_Work to be completed_
Give the number of lines in the data that hold the string "optical". Nothing else is needed.

_Supplied records_
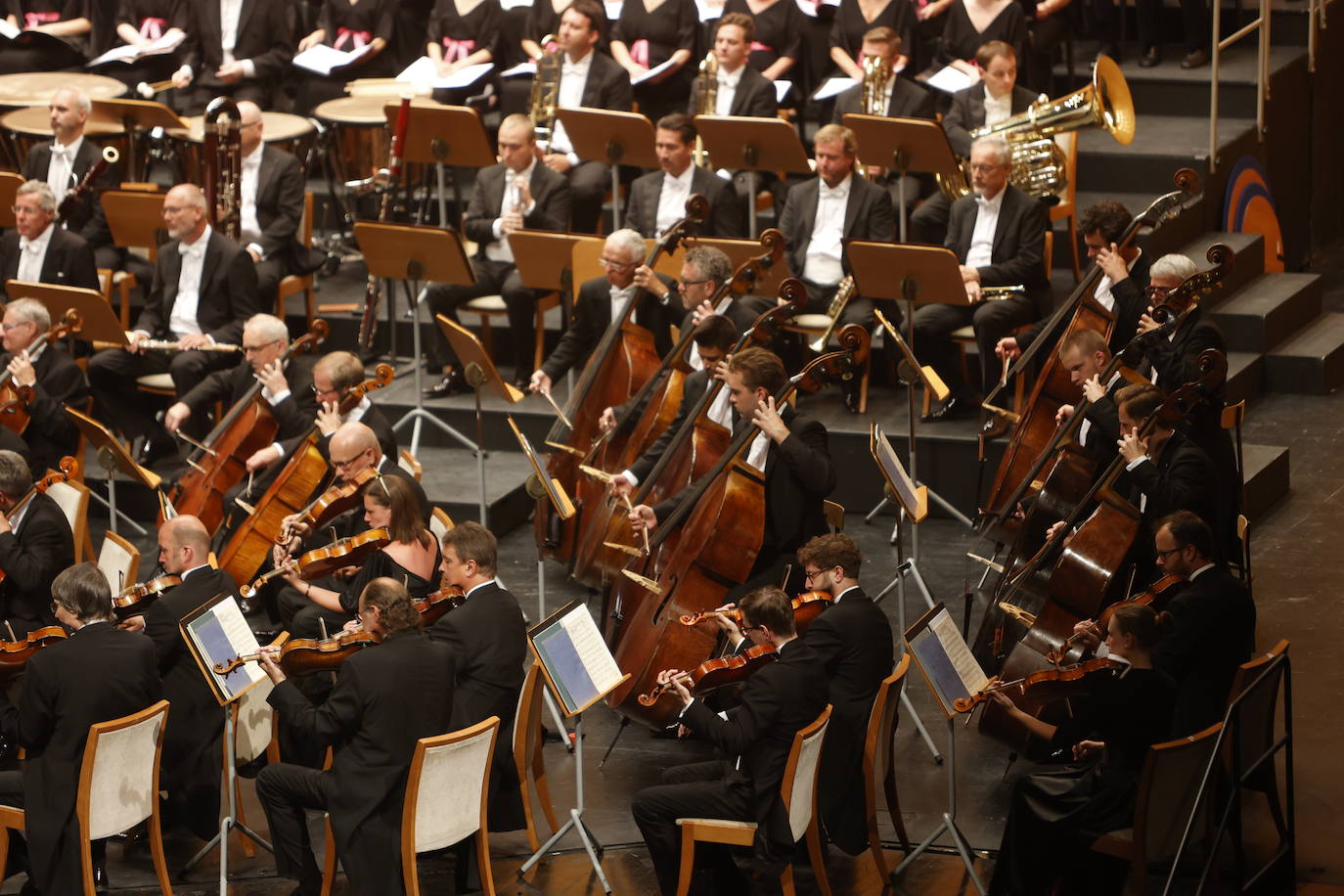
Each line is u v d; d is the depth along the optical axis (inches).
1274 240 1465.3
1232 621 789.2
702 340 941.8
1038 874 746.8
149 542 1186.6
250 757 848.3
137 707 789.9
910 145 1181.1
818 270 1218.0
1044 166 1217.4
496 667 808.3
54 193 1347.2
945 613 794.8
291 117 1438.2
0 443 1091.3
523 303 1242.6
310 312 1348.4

* * *

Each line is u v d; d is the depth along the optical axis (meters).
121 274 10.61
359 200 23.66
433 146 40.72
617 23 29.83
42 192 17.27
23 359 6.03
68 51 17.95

_Written solution_
2